● **Exercise requirements**
1. In the Core ML text, restate the paragraph beginning "At this stage, we know" as a short bulleted list that keeps its main facts.
2. Resume the Core ML text from its final line.

● **Reading text**
>> BEGIN
This class wraps the model class and provides strongly typed methods for performing inference via the prediction(input: Inceptionv3Input) and prediction(image: CVPixelBuffer) methods, each returning the output class we saw previously—Inceptionv3Output. Now, knowing what our model is expecting, let's continue to implement the preprocessing functionality required for the captured frames in order to feed them into the model.

Core ML 2 introduced a the ability to work with batches; if your model was compiled with Xcode 10+ then you will also see the additional method <CODE>func predictions(from: MLBatchProvider, options: MLPredictionOptions)</CODE> allowing you to perform inference on a batch of inputs.

At this stage, we know that we are receiving the correct data type (CVPixelBuffer) and image format (explicitly defined in the settings when configuring the capture video output instance kCVPixelFormatType_32BGRA) from the camera. But we are receiving an image significantly larger than the expected size of 299 x 299. Our next task will be to create some utility methods to perform resizing and cropping.

For this, we will be extending CIImage to wrap and process the pixel data we receive along with making use of CIContext to obtain the raw pixels again. If you're unfamiliar with the CoreImage framework, then it suffices to say that it is a framework dedicated to efficiently processing and analyzing images. CIImage can be considered the base data object of this framework that is often used in conjunction with other CoreImage classes such as CIFilter, CIContext, CIVector, and CIColor. Here, we are interested in CIImage as it provides convenient methods for manipulating images along with CIContext to extract the raw pixel data from CIImage (CVPixelBuffer).

Back in Xcode, select the CIImage.swift file from the Project navigator to open it up in the Editor area. In this file, we have extended the CIImage class with a method responsible for rescaling and another for returning the raw pixels (CVPixelBuffer), a format required for our Core ML model:

extension CIImage{
 
 func resize(size: CGSize) -> CIImage {
     fatalError("Not implemented")
>> END
● **Given material**
>> BEGIN
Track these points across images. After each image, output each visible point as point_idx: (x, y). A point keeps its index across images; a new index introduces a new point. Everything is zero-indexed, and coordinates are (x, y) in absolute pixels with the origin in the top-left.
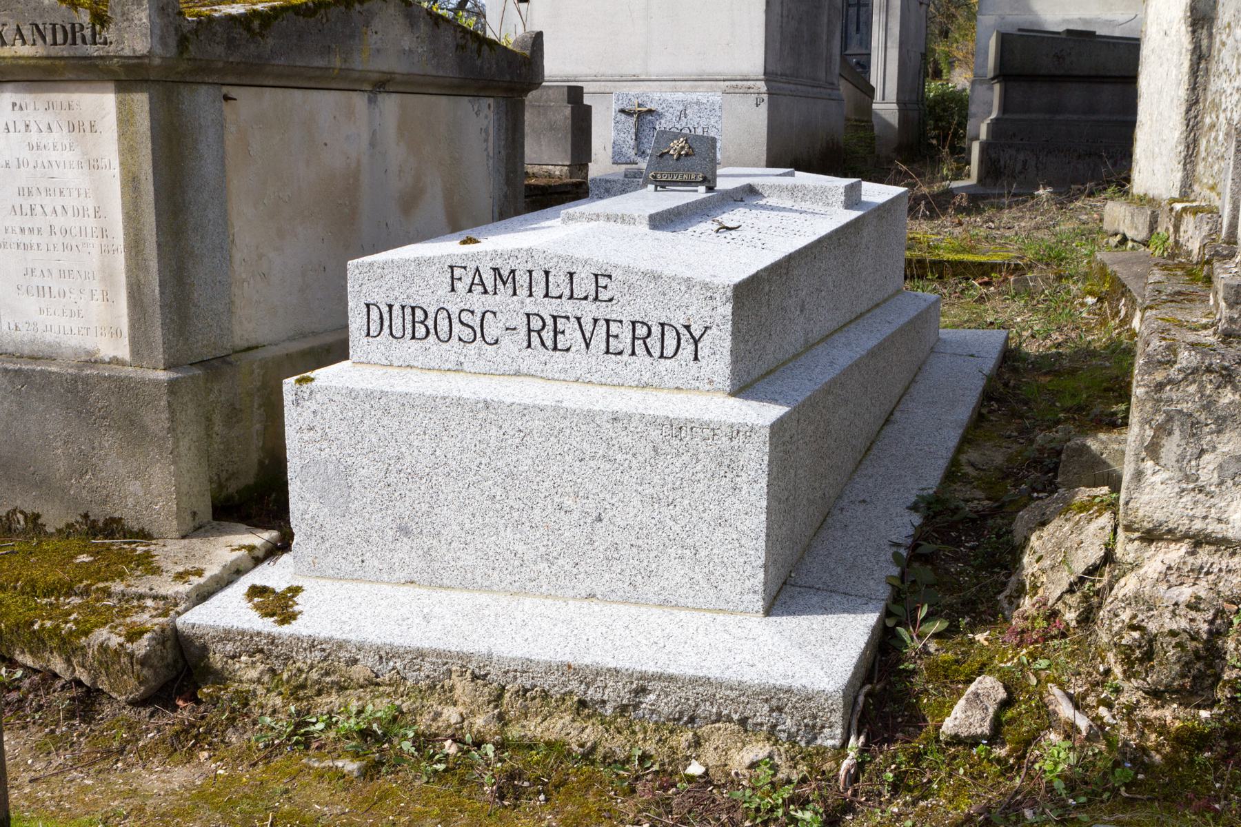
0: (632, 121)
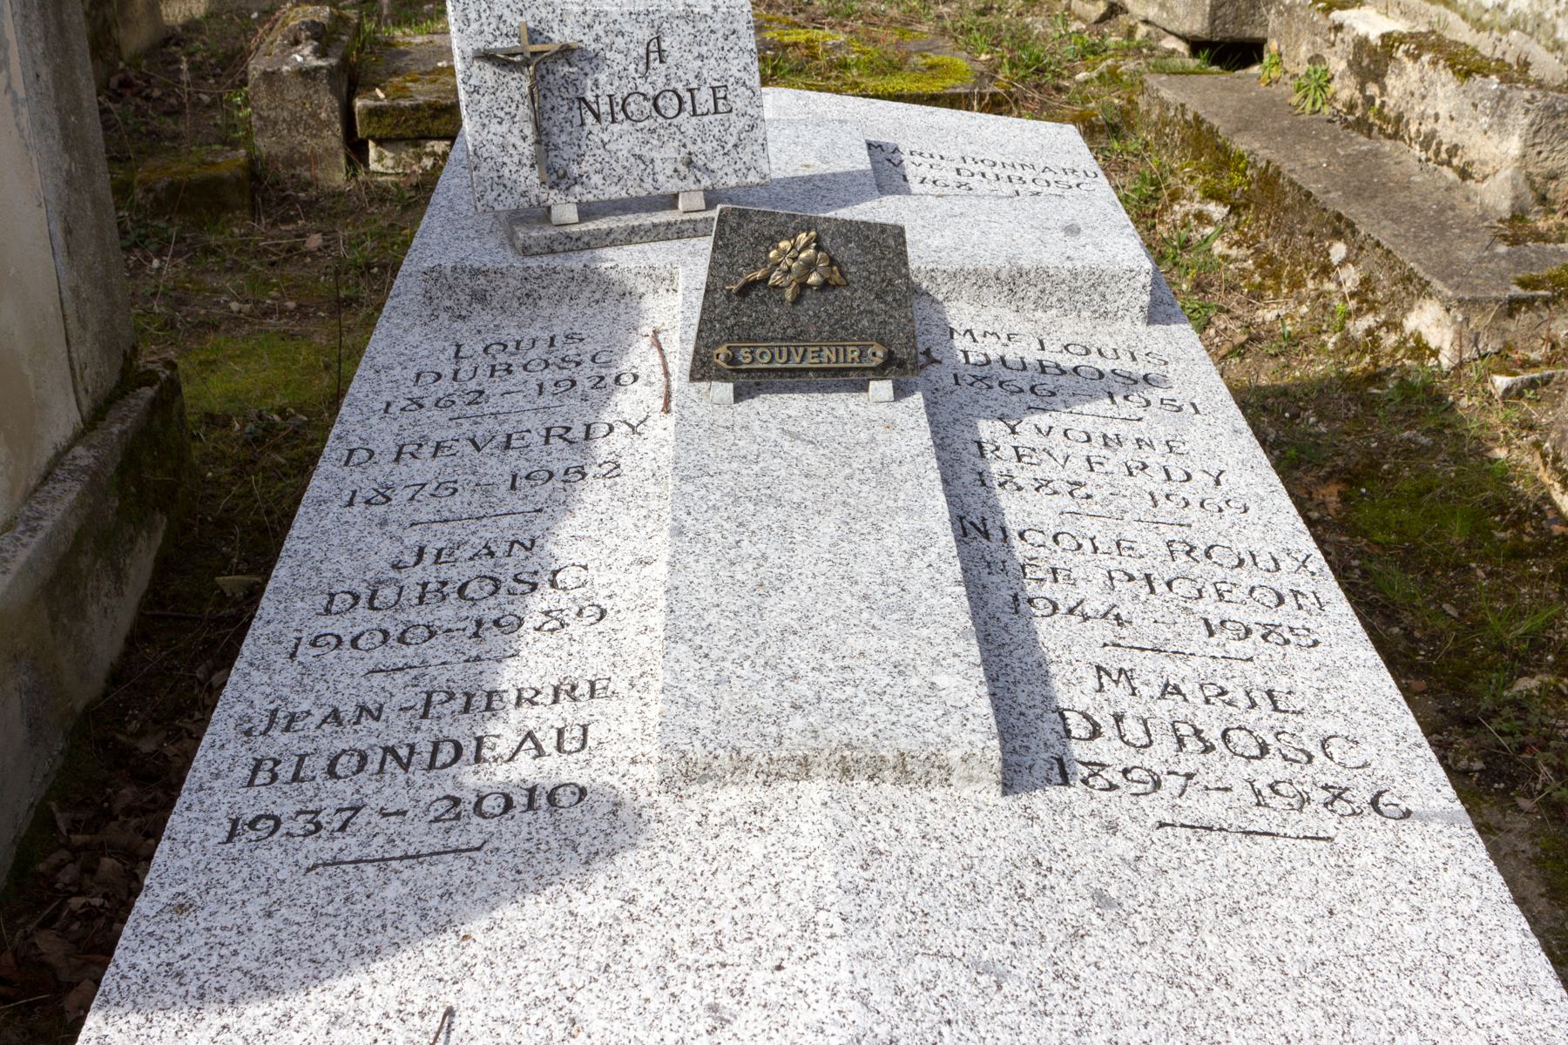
>> END
● **Per-task outputs**
1.
- The camera supplies the correct data type (CVPixelBuffer) and image format (kCVPixelFormatType_32BGRA, set when configuring the capture video output instance).
- The image received is much larger than the expected size of 299 x 299.
- The next task is to create utility methods for resizing and cropping.

2.
 }
 
 func toPixelBuffer(context:CIContext,
 size insize:CGSize? = nil,
     gray:Bool=true) -> CVPixelBuffer?{
         fatalError("Not implemented")
     }
 }

Let's start by implementing the resize method; this method is passed in the desired size, which we'll use to calculate the relative scale; then we'll use this to scale the image uniformly. Add the following code snippet to the resize method, replacing the fatalError("Not implemented") statement:

let scale = min(size.width,size.height) / min(self.extent.size.width, self.extent.size.height)
 
 let resizedImage = self.transformed(
 by: CGAffineTransform(
 scaleX: scale,
 y: scale))

Unless the image is a square, we are likely to have an overflow either vertically or horizontally. To handle this, we will simply center the image and crop it to the desired size; do this by appending the following code to the resize method (beneath the code written in the preceding snippet):

let width = resizedImage.extent.width
 let height = resizedImage.extent.height
 let xOffset = (CGFloat(width) - size.width) / 2.0
 let yOffset = (CGFloat(height) - size.height) / 2.0
 let rect = CGRect(x: xOffset,
 y: yOffset,
 width: size.width,
 height: size.height)
 
 return resizedImage
 .clamped(to: rect)
 .cropped(to: CGRect(
 x: 0, y: 0,
 width: size.width,
 height: size.height))

We now have the functionality to rescale the image; our next piece of functionality is to obtain a CVPixelBuffer from the CIImage. Let's do that by implementing the body of the toPixelBuffer method. Let's first review the method's signature and then briefly talk about the functionality required:

func toPixelBuffer(context:CIContext, gray:Bool=true) -> CVPixelBuffer?{
     fatalError("Not implemented")
 }

This method is expecting a CIContext and flag indicating whether the image should be grayscale (single channel) or full color; CIContext will be used to render the image to a pixel buffer (our CVPixelBuffer). Let's now flesh out the implementation for toPixelBuffer piece by piece.

The preprocessing required on the image (resizing, grayscaling, and normalization) is dependent on the Core ML model and the data it was trained on. You can get a sense of these parameters by inspecting the Core ML model in Xcode. If you recall, the expected input to our model is (image color 299 x 299); this tells us that the Core ML model is expecting the image to be color (three channels) and 299 x 299 in size.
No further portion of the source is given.